Nonlinear properties of microbubbles and applications to medical ultrasound imaging

Abstract

Gas bubbles smaller than 10 μm dissolve within milliseconds even in gas-saturated liquids, but coatings, etc. can prevent dissolution. These stabilized microbubbles serve as transpulmonary contrast agents. When only their linear properties are employed, physical laws limit the diagnostic potential to detection in large diameter vessels. Nonlinear acoustic properties of contrast agents permit very important additional applications. Nonlinearity arises from bubble pulsations, shell properties, finite amplitude waves, and electronic hardware. The first two sources can dominate, allowing new diagnostic imaging modes sufficiently sensitive to detect isolated microbubbles in vivo. Harmonic imaging modes detect 2nd harmonics of the transmit frequency, mainly from microbubbles. Acoustic Emission modes destroy bubble shells by one pulse of moderate amplitude. Consequently, the free bubbles respond strongly to this and other pulses before dissolving.
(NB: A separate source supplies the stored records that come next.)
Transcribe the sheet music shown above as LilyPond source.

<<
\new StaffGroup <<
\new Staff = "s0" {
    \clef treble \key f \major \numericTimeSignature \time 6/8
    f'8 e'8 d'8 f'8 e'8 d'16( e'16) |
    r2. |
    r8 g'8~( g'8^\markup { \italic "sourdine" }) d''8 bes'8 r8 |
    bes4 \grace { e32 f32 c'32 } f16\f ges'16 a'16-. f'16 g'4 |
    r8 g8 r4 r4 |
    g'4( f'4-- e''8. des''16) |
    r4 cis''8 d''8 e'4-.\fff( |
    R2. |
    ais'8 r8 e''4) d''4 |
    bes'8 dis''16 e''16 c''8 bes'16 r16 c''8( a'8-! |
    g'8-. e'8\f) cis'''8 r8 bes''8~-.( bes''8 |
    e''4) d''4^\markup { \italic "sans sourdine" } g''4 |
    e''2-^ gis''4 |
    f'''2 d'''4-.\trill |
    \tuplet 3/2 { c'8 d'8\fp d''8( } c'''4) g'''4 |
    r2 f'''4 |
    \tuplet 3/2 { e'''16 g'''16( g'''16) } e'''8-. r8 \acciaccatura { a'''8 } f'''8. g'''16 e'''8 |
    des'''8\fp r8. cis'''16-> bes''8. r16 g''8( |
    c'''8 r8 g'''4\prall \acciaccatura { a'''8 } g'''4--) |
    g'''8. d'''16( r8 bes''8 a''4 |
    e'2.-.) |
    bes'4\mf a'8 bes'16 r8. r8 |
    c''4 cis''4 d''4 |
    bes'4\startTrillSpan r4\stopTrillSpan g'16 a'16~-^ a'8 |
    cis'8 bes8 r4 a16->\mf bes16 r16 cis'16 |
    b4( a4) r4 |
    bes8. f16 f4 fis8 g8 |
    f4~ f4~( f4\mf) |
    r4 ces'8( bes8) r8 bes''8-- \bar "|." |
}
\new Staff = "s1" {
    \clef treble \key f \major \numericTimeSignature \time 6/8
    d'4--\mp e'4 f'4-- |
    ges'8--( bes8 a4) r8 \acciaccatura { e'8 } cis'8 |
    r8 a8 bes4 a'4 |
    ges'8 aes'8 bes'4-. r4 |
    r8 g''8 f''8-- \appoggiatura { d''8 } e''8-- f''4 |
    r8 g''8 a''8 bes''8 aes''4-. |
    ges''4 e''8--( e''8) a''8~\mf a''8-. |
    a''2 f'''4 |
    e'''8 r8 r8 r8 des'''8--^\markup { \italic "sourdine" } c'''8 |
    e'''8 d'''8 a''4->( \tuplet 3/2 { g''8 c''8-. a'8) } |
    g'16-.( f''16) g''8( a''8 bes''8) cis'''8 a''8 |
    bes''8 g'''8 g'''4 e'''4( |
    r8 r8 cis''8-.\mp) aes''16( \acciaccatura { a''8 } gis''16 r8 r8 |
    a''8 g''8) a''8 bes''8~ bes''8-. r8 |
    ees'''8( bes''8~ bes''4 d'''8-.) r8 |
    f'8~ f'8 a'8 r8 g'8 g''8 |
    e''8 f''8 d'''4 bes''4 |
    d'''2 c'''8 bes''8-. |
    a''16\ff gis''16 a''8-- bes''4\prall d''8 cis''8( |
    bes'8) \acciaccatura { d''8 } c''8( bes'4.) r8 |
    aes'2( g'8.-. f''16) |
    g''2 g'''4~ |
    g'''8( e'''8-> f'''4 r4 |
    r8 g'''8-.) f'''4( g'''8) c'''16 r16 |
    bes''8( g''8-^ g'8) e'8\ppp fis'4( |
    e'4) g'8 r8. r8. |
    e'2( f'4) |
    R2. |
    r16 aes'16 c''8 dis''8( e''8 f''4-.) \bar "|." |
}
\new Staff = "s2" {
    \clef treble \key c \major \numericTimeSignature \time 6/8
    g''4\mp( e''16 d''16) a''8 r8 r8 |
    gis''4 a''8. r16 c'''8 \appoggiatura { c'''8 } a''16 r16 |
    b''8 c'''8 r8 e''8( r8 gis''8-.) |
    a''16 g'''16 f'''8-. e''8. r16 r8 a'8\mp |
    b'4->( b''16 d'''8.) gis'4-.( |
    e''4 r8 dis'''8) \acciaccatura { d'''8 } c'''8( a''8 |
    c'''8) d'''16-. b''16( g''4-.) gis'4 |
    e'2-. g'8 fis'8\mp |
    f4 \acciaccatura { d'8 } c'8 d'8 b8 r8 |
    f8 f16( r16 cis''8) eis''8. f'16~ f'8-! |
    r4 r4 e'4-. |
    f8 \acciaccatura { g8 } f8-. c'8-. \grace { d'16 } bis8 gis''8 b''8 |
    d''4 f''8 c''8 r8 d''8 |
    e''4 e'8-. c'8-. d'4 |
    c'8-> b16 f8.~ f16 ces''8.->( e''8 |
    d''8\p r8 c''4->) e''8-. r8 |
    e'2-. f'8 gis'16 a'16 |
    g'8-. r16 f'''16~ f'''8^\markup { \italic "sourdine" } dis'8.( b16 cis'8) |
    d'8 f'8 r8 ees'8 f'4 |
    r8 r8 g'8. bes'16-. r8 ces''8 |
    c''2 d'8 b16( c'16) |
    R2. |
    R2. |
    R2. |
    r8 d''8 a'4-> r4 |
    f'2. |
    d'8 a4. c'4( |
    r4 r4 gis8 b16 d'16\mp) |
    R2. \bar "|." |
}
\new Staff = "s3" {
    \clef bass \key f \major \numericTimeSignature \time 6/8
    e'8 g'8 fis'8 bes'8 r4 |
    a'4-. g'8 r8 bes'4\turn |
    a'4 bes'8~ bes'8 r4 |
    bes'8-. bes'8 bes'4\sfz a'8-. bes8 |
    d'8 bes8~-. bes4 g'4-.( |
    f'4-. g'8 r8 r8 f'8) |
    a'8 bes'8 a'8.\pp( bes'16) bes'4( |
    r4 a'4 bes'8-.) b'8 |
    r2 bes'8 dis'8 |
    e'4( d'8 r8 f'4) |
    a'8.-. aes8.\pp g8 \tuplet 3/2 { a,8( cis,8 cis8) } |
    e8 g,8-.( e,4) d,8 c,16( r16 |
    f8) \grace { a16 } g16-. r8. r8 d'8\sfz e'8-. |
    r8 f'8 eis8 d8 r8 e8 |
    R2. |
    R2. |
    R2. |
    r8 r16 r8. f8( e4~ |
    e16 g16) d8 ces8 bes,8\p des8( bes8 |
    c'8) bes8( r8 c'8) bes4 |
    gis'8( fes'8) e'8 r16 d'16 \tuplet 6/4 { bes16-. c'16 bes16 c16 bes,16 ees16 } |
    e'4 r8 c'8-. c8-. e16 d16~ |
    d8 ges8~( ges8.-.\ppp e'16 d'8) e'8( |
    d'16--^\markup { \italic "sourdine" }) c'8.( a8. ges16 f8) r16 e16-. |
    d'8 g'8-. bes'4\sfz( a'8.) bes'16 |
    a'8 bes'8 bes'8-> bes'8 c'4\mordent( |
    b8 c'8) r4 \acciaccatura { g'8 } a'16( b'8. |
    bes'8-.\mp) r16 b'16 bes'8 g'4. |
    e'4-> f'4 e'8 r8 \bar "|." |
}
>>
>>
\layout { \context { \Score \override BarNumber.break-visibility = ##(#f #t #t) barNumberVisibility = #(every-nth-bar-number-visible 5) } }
Observed lifetimes of 1–20 ms are enough for harmonic or conventional Doppler detection. Typically, bubbles are replenished too slowly to get similar signal intensity for more than one frame at normal rates. Optimal pulse timing should allow new microbubbles to move close to the beam axis before the next pulse arrives. Applications may be counting methods, flow tagging, and quantification of tissue perfusion, possibly combined with single-shot three-dimensional acquisition and HI modes.